» **Problem details**:
Look for "root" in each line of the records, and copy the lines that have it.

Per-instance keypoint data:
........
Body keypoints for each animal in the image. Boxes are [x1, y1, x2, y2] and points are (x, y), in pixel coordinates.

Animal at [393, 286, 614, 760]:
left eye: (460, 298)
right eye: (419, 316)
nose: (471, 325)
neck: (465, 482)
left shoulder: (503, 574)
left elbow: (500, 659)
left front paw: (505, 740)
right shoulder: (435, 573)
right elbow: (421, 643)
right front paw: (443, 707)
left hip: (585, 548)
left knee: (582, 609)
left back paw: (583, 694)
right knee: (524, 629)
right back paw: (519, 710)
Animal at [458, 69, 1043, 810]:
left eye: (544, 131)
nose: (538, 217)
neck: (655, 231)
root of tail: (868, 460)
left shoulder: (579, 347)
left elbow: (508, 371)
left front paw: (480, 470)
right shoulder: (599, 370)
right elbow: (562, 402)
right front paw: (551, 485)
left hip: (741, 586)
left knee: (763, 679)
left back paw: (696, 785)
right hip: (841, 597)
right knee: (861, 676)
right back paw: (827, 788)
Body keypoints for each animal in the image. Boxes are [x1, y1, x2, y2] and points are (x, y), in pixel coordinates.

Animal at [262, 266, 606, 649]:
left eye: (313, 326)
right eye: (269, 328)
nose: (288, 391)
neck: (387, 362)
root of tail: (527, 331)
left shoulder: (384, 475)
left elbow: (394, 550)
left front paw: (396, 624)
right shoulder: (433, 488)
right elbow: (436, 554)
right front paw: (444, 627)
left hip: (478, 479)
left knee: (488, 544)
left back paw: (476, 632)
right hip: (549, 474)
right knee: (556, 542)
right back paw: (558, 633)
........
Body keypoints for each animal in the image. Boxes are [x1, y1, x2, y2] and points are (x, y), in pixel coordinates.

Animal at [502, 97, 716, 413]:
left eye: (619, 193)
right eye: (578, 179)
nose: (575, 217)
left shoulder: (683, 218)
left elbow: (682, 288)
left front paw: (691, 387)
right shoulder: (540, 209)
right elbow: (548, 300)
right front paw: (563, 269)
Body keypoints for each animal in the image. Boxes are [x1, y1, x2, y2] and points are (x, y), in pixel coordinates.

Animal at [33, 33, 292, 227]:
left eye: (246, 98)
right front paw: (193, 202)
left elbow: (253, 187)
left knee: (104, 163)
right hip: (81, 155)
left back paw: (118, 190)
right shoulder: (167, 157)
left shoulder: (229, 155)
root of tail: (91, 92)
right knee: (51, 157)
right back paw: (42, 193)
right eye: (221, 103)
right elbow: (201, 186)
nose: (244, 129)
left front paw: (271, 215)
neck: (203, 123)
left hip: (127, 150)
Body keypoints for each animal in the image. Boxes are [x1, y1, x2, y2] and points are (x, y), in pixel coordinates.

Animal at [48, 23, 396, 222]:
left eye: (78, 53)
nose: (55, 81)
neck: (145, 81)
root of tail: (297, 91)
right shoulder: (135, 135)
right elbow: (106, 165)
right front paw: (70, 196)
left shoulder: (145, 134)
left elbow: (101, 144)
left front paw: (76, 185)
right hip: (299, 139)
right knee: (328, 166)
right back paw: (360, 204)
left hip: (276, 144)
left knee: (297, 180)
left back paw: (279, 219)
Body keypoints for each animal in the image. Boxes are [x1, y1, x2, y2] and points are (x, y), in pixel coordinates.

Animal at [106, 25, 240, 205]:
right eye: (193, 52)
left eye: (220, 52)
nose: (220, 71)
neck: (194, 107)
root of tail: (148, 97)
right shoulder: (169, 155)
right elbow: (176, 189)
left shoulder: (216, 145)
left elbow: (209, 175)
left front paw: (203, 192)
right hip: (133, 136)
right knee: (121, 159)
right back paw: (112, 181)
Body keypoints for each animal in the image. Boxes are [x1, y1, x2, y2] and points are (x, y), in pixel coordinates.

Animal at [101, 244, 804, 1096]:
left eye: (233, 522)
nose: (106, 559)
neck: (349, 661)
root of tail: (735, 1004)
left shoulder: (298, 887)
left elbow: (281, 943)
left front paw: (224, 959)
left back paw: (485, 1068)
........
» **Result**:
root of tail: (868, 460)
root of tail: (527, 331)
root of tail: (91, 92)
root of tail: (297, 91)
root of tail: (148, 97)
root of tail: (735, 1004)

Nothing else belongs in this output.